Till KTH:s startsida Till KTH:s startsida

Ändringar mellan två versioner

Här visas ändringar i "Blast parsing" mellan 2015-11-02 11:18 av Lars Arvestad och 2015-11-30 19:02 av Lars Arvestad.

Blast parsing

Use BioPython to filter the results from a Blast run. You want to be able to specify a substring that will match the accession, and you can assume that you always want to remove any hits with an E-value larger than 1e-20. The input is a Blast report in XML format.

Data Here is some sample test data. You should however also manage to handle the output of the previous assignment.

Please note: Browsers get confused if you try to look at these XML files in the browser. Right click and download the files directly!


* test1.xml contains 3 hits and none is from mouse.
* test2.xml contains 11 hits, of which one is from mouse.
* Blast result file is in XML format.
Requirements Write a Python program that fulfills the following.

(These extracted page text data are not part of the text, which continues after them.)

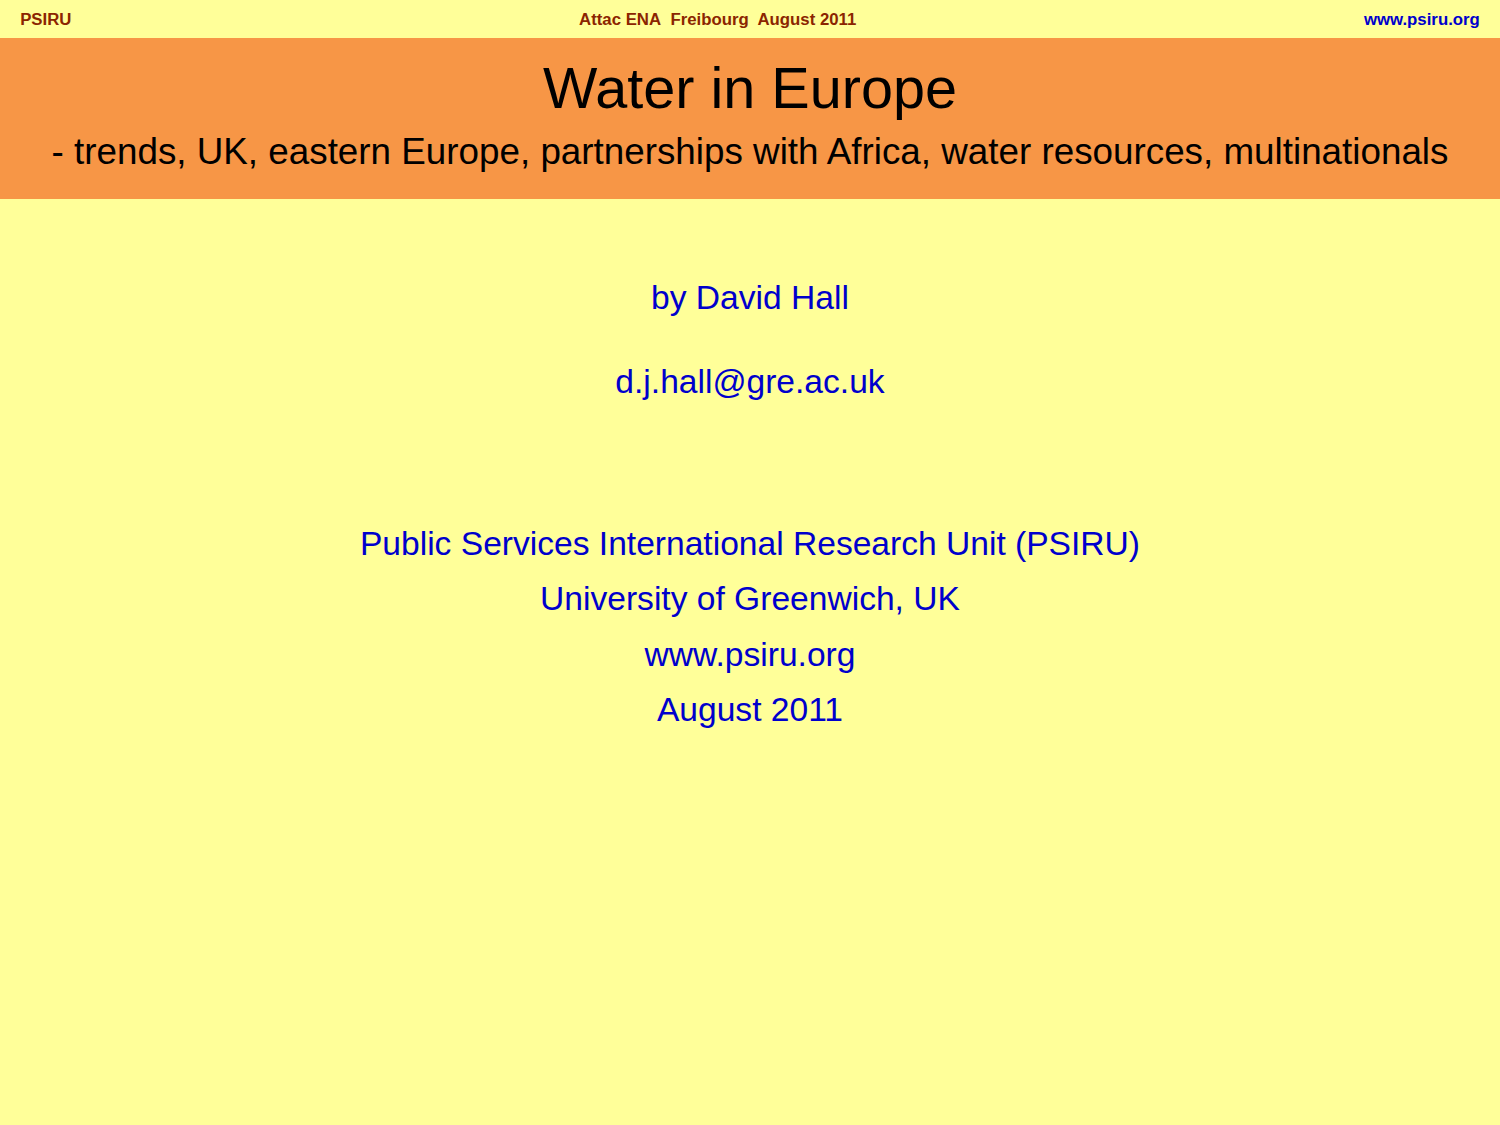PSIRU Attac ENA Freibourg August 2011 www.psiru.org
Water in Europe
- trends, UK, eastern Europe, partnerships with Africa, water resources, multinationals
by David Hall
d.j.hall@gre.ac.uk
Public Services International Research Unit (PSIRU)
University of Greenwich, UK
www.psiru.org
August 2011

* Your program is an executable Python file taking two inputs:
* A command line argument with a string that should match "Hit_id", "Hit_def", or "Hit_accession" field in the Blast hit list, e.g., "mouse".
* A file to read input from. The file contains Blast XML data.
An extra smile from the tutor if you can read from stdin if the filename is a dash ("-")! :-)
Output goes to stdout and is a table with four columns,
* Query accession: "BlastOutput_query-def"
* Target accession: Hit_accession
* Score
* E-value
in which only sequences with an id, definition ("description"), or accession matching the input substring are listed. There might be several HSPs from the same target accession, but only the one with lowest E-value should be shown. Example session In this example, the first column has been simplified. The actual accession can be more complicated!

spel-01> ./blastparse MOUSE test1.xml Warning: No hits spel-01> ./blastparse MOUSE test2.xml CST3 CYTC_MOUSE 185.3 3.5e-47 To present:


* Your code.
* A demonstration of your code running with the output from the last assignment (a search with CST3). What is the best MOUSE hit you find?